The GP2X Wiz, successor to the Korean GP32 and GP2X consoles, is due for release in October, and is currently being promoted by developer Game Park Holdings as having a far more commercial approach than its predecessor.
TechRadar spoke to Canadian software developer Jeff Mitchell, developer of launch title BattleJewels, to learn more about the development scene, and GPH's part in it.
A recent press release stated that Game Park Holdings will be releasing new software for the Wiz every month. Can you elaborate on this promise, and explain how it might work?
I've a limited view into that world, but I can offer up that the titles seem to include a mix of pure commercial (such as GP2X titles and it looks like titles from the original GP32 modernized as well) and commercialized versions of GP2X homebrew - ie: as a small company, getting new content attracted to a platform is very difficult so they're trying to at least leverage what they do have access to - prior assets and the very strong homebrew community that has built up on their devices.

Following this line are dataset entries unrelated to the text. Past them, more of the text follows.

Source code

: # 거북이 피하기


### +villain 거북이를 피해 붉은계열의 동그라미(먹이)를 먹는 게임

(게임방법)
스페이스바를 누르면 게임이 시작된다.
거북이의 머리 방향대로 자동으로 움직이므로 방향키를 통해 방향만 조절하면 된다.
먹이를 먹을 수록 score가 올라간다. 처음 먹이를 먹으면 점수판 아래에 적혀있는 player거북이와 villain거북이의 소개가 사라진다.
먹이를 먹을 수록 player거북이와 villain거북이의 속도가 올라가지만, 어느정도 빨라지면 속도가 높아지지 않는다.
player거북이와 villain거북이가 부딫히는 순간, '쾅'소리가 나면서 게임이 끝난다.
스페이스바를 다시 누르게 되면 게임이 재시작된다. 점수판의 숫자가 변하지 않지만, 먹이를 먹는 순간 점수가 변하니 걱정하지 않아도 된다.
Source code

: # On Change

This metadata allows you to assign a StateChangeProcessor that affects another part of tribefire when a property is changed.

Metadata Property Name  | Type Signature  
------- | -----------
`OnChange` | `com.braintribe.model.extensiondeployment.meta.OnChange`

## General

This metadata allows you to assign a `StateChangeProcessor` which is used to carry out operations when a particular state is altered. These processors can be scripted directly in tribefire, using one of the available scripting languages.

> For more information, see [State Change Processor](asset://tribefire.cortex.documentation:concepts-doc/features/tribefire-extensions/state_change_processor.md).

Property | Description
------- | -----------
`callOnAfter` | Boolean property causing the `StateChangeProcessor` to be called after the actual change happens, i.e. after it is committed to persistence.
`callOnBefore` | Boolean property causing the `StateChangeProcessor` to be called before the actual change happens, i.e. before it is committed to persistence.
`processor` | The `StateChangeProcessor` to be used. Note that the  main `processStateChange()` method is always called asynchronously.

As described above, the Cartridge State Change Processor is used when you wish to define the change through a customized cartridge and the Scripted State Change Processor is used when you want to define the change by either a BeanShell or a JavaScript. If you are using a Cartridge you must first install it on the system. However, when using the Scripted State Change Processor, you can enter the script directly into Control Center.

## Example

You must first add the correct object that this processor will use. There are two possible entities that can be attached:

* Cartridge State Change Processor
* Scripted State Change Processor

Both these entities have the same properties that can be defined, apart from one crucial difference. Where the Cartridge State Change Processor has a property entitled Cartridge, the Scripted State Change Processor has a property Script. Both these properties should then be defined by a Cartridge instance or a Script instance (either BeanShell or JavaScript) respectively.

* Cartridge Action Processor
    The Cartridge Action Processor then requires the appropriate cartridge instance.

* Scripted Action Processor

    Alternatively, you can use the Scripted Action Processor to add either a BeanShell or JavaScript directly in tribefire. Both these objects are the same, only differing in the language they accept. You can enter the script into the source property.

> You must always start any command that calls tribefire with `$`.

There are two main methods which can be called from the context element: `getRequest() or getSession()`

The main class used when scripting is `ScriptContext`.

Let's be frank - the GPH machines pretty much make it on homebrew, so they know the value we developers add into the ecosystem, and this time they're trying to work more with all of us.
More to point, GPH have made the effort to appoint one or more people as liaison to developers of popular homebrew titles in hopes of getting their influential cooperation, and going so far as to offer assistance in commercializing applications.
GPH is offering some expertise in game assets (such as artwork), localization (to Korea, for instance) and offering suggestions (application ideas, interface design and so forth) to help differentiate for-sale games against their previous homebrew incarnations.
Anyway, I know there are some boxed titles in the works, and I suspect an online store (Certainly GPH has often published through various other online sources such as GBAX, Play Asia, etc.)
Can you explain how developers are approached by GPH to contribute to their in-house software library?
I think some applications have been 'bought up', but expect most are in cooperation with the developers instead. Certainly for my game, they've been wanting to cooperate on changes (they're a small organization, no way they could manage code on dozens of games at once).
Locating the popular homebrew is not difficult... a night of trolling some of the fan sites will yield all that is needed, and there are a few recurrent homebrew competitions whose posted results pages will provide handy bookmarks. BattleJewels ranked pretty high in last year's GBAX competition, as did some of the other titles I believe are being farmed for the Wiz.
Naturally I can only speak for myself though. GPH emailed me some time ago around the beginning of the year - informing me of a few in-progress details of an upcoming device, asking for source for the BattleJewels game (code, artwork, etc) so they could do some rework to ensure it would operate on the new device and possibly do some upgrades along the way.
BJ is not an open source work so the request was curious, but I figured they meant to just bring top homebrew onboard but in the more or less same state it was in on the GP2X. I wrote back with some options - that we could make a build for the new device, that we didn't mind being included in the device ROM as long as game assets were untouched (credits and so on).
I suspect over time they realized that some of the people they were approaching were professional software developers and started working towards more commercial games in the traditional sense - delivered on SD, rather than UMD on a PSP for instance.